REPRESENTATIONS AND WARRANTIES. Each party to this Agreement represents and warrants that it has the power and authority to enter into and perform the obligations set forth in this Agreement. You further warrant that all End Users to whom You give access to the Service are credentialed nurses, nursing students or other healthcare professionals.
DISCLAIMER OF WARRANTIES. APART FROM THE WARRANTIES SET FORTH IN SECTION 8 ABOVE, TO THE MAXIMUM EXTENT ALLOWABLE BY LAW, COMPANY DISCLAIMS ALL WARRANTIES, EXPRESS OR IMPLIED, INCLUDING ANY IMPLIED WARRANTY OF MERCHANTABILITY OR FITNESS FOR A PARTICULAR PURPOSE, NON-INFRINGEMENT, OR DATA SECURITY. COMPANY DOES NOT WARRANT THAT THE SERVICE WILL MEET ALL OF YOUR REQUIREMENTS OR THE REQUIREMENTS OF YOUR END USERS, OR THAT THE SERVICE WILL BE UNINTERRUPTED OR ERROR FREE, OR THAT ALL DEFECTS IN THE SERVICE WILL BE CORRECTED.
LIMITATION ON LIABILITY. COMPANY SHALL HAVE NO LIABILITY WHATSOEVER TO YOUR END USERS, AND SHALL HAVE NO LIABILITY TO YOU FOR THE ACTS OR OMISSIONS OF YOUR END USERS. IN NO EVENT SHALL LICENSOR BE LIABLE FOR ANY INDIRECT, SPECIAL, CONSEQUENTIAL OR PUNITIVE DAMAGES IN CONNECTION WITH OR ARISING OUT OF THIS AGREEMENT, EVEN IF LICENSOR HAS BEEN ADVISED OF THE POSSIBILITY OF SUCH DAMAGES, OR FOR ANY UNAUTHORIZED USE OR MODIFICATION OF THE SERVICES. COMPANY’S AGGREGATE AND CUMULATIVE LIABILITY FOR DAMAGES SHALL IN NO EVENT EXCEED THE AMOUNT OF FEES PAID BY YOU DURING THE TWELVE MONTH PERIOD IMMEDIATELY PRECEDING THE INITIATION OF ANY CLAIM FOR DAMAGES.
LIMITATION FOR CLAIMS. All claims against Company must be instituted within one (1) year of the act or omission by Company from which such claim arises.
RESERVATION RIGHTS. Any rights not expressly granted herein are reserved by Company.
In the event any one or more of the provisions contained herein shall for any reason be held to be unenforceable in any respect under the law of any state having competent jurisdiction or the United States of America, such unenforceability shall not affect any other provision, and the unaffected provision shall then be construed as if such unenforceable provision or provisions had never been contained herein.
This Agreement may not be released, discharged, altered, amended, modified or renewed except by a writing signed by duly authorized representatives of each of the parties. Failure of either party to complain of any act or omission of the other party shall not be deemed to be a waiver of any rights under this Agreement.

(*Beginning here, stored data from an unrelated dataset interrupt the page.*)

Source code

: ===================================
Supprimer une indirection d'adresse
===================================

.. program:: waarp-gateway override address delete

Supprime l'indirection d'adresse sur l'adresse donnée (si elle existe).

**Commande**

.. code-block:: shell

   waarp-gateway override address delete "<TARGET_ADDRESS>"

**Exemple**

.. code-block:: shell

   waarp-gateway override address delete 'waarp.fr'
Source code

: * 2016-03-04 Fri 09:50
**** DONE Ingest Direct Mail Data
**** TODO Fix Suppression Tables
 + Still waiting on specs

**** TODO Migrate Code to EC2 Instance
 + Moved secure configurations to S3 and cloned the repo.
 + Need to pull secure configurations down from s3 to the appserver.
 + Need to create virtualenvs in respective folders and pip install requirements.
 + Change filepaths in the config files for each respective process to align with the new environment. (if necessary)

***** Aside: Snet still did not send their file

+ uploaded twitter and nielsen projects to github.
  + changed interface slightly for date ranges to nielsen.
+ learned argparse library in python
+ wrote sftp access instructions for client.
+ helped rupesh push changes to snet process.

This Agreement does not create a partnership, franchise, joint venture, agency, or fiduciary relationship between the parties. Both parties are independent contractors. There are no third-party beneficiaries to this Agreement.
This Agreement shall be governed, construed, and enforced in accordance with rules and laws of the United States of America and the State of Tennessee. The parties agree to the exclusive jurisdiction of the courts located in Davidson County, Tennessee.
This Agreement will bind and inure to the benefit of the parties, their respective successors and assigns.
All notices between the parties shall be in writing (which shall include e-mail) and shall be delivered, if to Customer at the email address(es) for the Administrator Account, and if to Company, to Nurse Backpack, LLC, 311 White Bridge Road, Suite D, Nashville TN 37209, email@example.com, with a copy to: Nurse Backpack Legal, c/o of Aaron Sanders PLLC; firstname.lastname@example.org.
This Agreement, together with the Terms of Service and any and all Exhibits or attachments, constitutes the entire agreement between the parties with respect to the subject matter hereof and supersedes all previous oral or written agreements between the parties. In the event of conflicts between the documents, the order of precedence shall be: (1) this Agreement, and (2) any other Software documentation.